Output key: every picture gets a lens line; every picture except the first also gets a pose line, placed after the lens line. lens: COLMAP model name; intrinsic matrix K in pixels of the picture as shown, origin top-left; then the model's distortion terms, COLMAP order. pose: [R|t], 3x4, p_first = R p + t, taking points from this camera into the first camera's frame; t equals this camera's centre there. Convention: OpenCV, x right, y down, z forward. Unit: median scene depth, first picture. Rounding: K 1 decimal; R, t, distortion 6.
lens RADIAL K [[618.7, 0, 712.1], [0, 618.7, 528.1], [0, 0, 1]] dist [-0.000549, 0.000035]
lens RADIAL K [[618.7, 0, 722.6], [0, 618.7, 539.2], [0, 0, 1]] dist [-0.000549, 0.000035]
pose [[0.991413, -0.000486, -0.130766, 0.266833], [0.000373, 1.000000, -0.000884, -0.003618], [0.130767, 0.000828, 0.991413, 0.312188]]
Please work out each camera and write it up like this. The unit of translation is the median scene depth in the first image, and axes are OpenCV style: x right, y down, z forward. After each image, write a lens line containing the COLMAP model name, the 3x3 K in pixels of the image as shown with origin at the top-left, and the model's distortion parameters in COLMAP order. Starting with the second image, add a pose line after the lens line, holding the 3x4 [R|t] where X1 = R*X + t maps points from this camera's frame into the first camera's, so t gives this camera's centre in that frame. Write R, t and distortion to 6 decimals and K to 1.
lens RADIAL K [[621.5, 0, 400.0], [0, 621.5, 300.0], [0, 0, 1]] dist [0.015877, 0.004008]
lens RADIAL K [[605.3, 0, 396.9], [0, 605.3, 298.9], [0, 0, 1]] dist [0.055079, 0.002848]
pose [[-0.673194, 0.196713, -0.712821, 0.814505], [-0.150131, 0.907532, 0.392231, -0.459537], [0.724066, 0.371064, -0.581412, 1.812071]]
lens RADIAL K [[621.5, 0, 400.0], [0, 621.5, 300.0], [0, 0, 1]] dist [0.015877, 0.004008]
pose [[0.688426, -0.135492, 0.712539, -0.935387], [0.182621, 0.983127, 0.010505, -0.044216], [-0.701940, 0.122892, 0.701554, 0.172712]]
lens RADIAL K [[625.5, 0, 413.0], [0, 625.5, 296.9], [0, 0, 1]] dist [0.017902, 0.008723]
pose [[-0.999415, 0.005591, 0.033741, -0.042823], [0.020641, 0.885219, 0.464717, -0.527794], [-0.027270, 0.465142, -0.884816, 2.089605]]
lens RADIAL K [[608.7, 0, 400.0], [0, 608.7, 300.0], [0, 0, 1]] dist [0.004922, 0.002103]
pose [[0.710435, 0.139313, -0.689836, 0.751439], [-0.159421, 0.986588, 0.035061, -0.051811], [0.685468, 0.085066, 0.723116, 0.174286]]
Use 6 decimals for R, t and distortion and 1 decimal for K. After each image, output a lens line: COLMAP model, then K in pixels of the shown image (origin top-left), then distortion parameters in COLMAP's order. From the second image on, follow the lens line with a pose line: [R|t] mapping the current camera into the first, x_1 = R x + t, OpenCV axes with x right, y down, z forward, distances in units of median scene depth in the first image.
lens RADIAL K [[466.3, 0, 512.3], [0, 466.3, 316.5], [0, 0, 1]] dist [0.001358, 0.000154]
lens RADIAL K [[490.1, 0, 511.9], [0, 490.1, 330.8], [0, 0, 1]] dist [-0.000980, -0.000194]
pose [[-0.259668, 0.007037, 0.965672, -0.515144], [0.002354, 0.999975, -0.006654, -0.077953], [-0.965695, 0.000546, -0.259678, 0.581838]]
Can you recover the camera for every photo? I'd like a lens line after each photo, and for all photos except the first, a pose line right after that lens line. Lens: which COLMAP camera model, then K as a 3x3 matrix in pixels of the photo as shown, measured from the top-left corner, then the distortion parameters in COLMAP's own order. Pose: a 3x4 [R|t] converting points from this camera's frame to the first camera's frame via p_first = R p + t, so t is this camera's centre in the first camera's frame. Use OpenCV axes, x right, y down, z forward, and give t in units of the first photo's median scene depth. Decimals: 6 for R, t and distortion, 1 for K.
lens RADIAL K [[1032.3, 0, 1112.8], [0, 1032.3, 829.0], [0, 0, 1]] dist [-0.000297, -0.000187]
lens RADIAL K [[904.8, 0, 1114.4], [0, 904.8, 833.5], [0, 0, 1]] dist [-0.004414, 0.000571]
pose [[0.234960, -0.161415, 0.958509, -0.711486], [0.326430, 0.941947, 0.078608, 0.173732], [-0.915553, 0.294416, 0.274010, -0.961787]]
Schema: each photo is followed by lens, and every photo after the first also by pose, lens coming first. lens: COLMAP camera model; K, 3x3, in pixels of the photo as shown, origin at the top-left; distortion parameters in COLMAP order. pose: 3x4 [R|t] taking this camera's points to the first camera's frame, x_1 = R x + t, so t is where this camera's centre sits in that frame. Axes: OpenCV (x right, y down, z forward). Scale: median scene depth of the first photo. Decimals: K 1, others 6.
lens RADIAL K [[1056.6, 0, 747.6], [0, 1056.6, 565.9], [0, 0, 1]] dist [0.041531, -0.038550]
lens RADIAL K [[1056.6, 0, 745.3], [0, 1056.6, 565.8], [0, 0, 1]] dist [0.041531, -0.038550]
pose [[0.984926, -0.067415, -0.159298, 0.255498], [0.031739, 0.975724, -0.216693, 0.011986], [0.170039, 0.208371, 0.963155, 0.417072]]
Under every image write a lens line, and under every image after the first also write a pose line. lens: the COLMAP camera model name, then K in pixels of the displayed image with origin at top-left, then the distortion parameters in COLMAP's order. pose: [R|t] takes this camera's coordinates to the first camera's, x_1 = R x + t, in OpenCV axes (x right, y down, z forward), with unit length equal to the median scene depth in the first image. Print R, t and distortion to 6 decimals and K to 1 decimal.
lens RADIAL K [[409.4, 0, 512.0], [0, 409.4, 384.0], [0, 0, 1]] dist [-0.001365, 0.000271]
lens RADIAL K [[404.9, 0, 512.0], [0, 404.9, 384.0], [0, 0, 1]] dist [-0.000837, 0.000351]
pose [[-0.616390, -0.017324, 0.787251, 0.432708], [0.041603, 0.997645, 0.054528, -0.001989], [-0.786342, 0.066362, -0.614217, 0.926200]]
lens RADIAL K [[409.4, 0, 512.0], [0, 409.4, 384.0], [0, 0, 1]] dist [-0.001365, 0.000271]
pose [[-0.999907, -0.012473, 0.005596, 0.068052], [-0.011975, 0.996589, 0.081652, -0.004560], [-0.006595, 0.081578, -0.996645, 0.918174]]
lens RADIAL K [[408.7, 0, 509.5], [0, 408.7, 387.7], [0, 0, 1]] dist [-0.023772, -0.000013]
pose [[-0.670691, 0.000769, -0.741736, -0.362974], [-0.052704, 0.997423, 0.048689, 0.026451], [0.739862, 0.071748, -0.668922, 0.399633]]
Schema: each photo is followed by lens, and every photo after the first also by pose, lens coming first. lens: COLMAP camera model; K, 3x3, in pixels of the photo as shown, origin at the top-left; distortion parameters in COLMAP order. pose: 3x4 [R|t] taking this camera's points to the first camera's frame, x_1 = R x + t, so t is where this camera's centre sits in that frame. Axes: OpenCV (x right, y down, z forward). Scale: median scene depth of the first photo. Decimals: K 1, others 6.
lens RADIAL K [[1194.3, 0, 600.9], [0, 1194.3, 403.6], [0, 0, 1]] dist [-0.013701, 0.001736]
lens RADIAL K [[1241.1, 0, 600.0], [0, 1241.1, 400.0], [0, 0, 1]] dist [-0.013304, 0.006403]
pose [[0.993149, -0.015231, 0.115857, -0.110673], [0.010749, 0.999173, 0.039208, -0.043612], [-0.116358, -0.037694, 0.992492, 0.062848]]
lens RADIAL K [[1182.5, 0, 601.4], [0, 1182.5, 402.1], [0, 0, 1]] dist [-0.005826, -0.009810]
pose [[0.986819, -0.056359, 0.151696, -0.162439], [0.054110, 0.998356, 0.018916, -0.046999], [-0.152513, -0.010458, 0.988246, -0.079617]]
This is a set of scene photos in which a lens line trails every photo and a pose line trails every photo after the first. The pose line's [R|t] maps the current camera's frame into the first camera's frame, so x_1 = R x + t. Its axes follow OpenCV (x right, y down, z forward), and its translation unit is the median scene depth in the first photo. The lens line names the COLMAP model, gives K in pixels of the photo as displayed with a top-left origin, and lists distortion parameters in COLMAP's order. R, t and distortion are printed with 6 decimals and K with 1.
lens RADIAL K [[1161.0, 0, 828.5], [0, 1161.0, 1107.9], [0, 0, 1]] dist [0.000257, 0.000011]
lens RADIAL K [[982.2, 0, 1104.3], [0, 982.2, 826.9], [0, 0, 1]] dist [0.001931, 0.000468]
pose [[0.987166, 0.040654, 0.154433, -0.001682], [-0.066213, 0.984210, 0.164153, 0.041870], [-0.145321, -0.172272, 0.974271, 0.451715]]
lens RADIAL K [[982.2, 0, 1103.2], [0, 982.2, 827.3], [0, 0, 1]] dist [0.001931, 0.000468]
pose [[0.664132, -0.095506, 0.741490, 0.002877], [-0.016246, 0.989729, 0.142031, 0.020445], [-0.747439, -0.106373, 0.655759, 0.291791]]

****************

▸ **Задание**
Выведите в виде нумерованного списка строки от той, где есть «This is a set», до той, где есть «826.9], [0, 0, 1]] dist [0.001931, 0.000468]», включая обе. Пустые строки пропустите.

▸ **Ответ**
1. This is a set of scene photos in which a lens line trails every photo and a pose line trails every photo after the first. The pose line's [R|t] maps the current camera's frame into the first camera's frame, so x_1 = R x + t. Its axes follow OpenCV (x right, y down, z forward), and its translation unit is the median scene depth in the first photo. The lens line names the COLMAP model, gives K in pixels of the photo as displayed with a top-left origin, and lists distortion parameters in COLMAP's order. R, t and distortion are printed with 6 decimals and K with 1.
2. lens RADIAL K [[1161.0, 0, 828.5], [0, 1161.0, 1107.9], [0, 0, 1]] dist [0.000257, 0.000011]
3. lens RADIAL K [[982.2, 0, 1104.3], [0, 982.2, 826.9], [0, 0, 1]] dist [0.001931, 0.000468]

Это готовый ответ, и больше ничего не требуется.